§ WORK ITEM
Count the lines in the data below that contain the string "július", treating uppercase and lowercase as different. Reply with the number only.
DATA PROVIDED section start
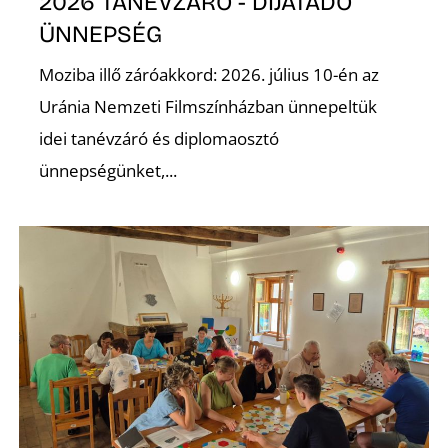
É
2026 TANÉVZÁRÓ - DÍJÁTADÓ
ÜNNEPSÉG
Moziba illő záróakkord: 2026. július 10-én az
Uránia Nemzeti Filmszínházban ünnepeltük
idei tanévzáró és diplomaosztó
ünnepségünket,...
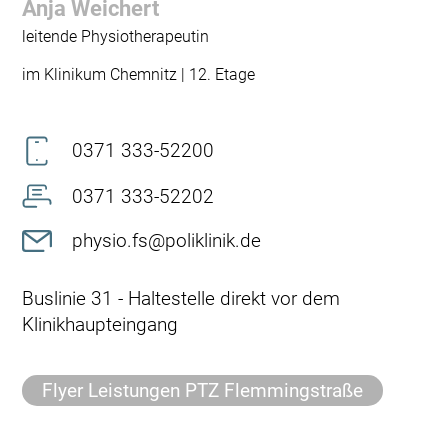
Anja Weichert
leitende Physiotherapeutin
im Klinikum Chemnitz | 12. Etage
0371 333-52200
0371 333-52202
physio.fs@poliklinik.de
Buslinie 31 - Haltestelle direkt vor dem
Klinikhaupteingang
Flyer Leistungen PTZ Flemmingstraße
DATA PROVIDED section end
§ EXPECTED ANSWER
1